* _WHAT YOU NEED TO DO_
Reproduce every line of the entries below word for word, omitting the pictures.

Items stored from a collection
▼

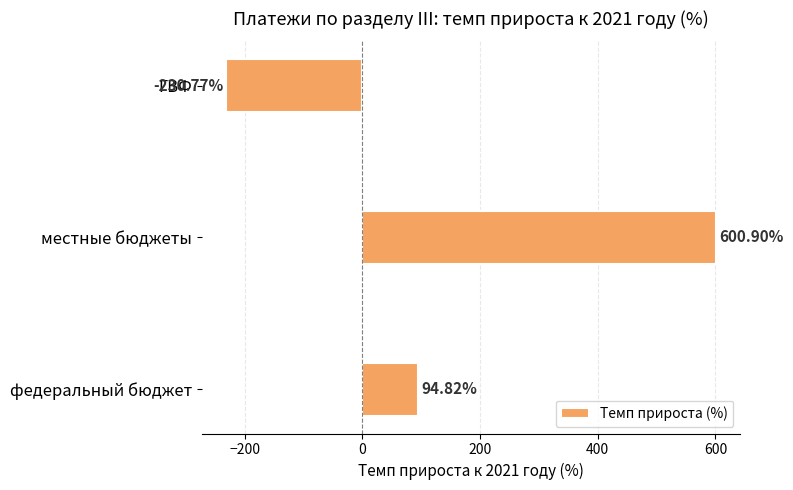

At which label is the value closest to 185?

федеральный бюджет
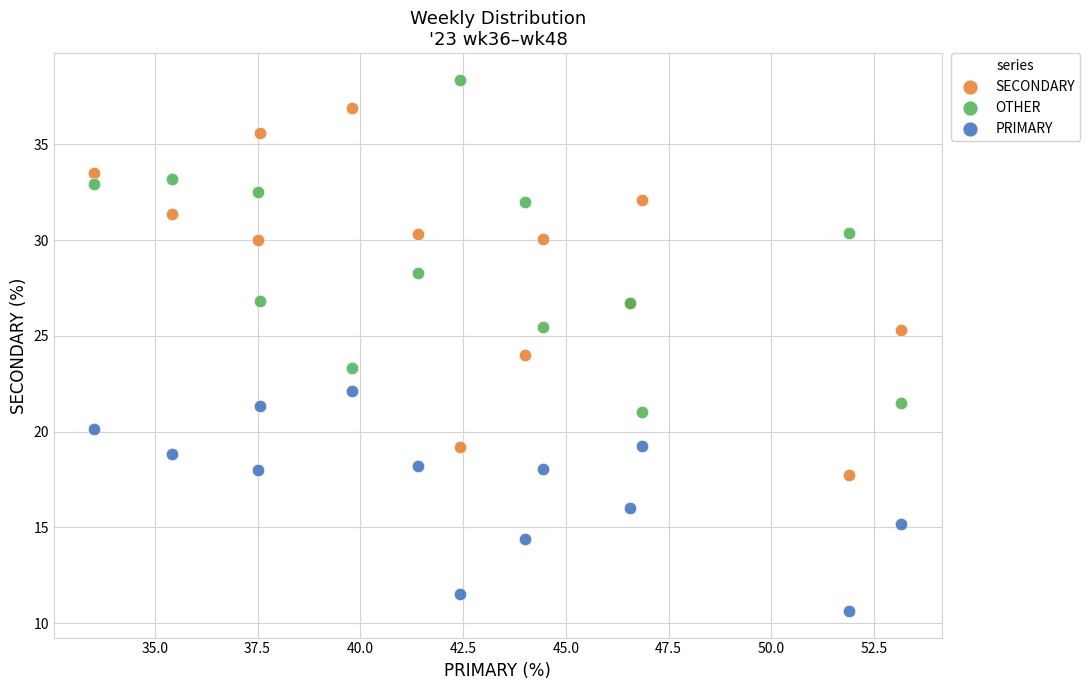

Which series contains the highest Y value?

OTHER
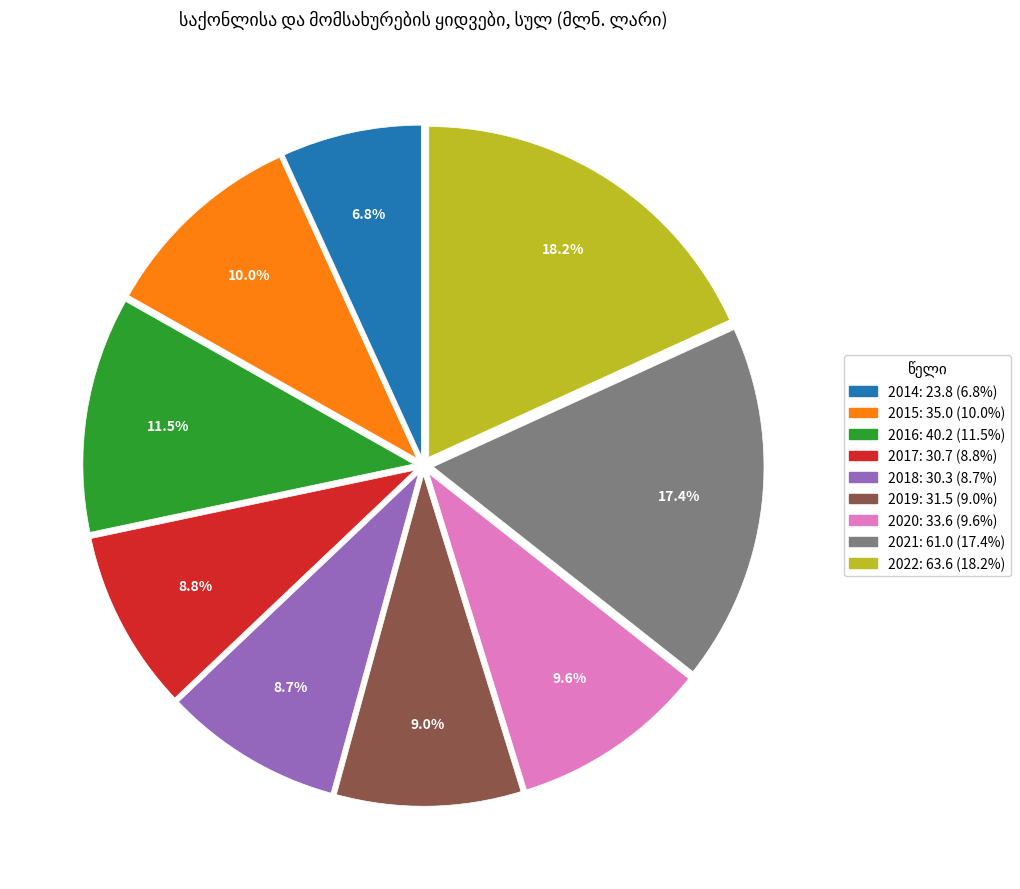

What is the ratio of the value at 2022 to the value at 2018?

2.1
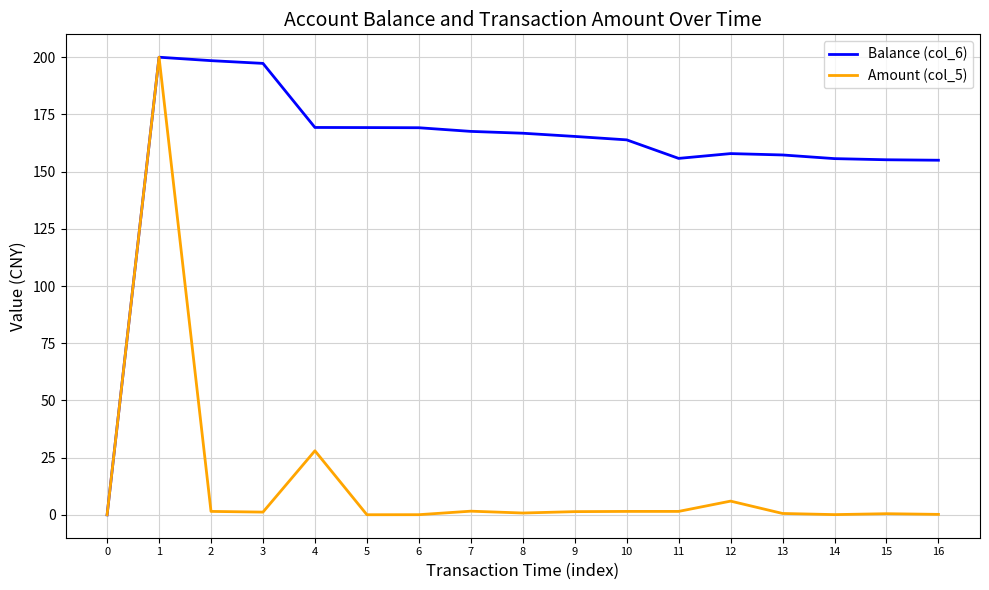

The Amount (col_5) series shows 0.0 at 0. True or false?

True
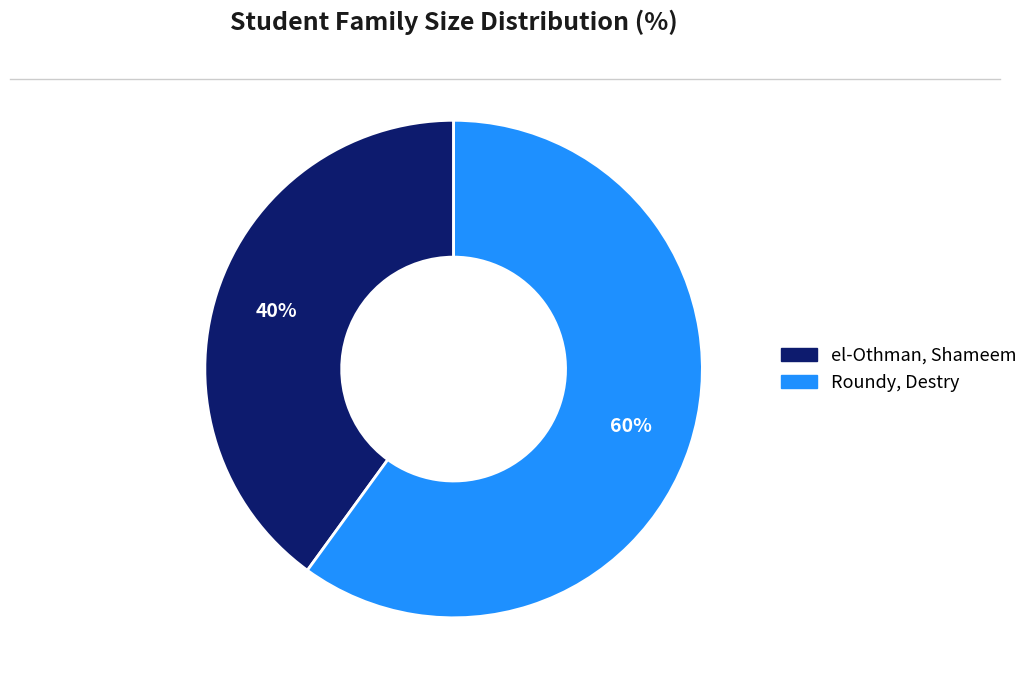

Is there any slice that represents more than half of the pie?

Yes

▲

* _ANSWER SPACE_
At which label is the value closest to 185?

федеральный бюджет

Which series contains the highest Y value?

OTHER

What is the ratio of the value at 2022 to the value at 2018?

2.1

The Amount (col_5) series shows 0.0 at 0. True or false?

True

Is there any slice that represents more than half of the pie?

Yes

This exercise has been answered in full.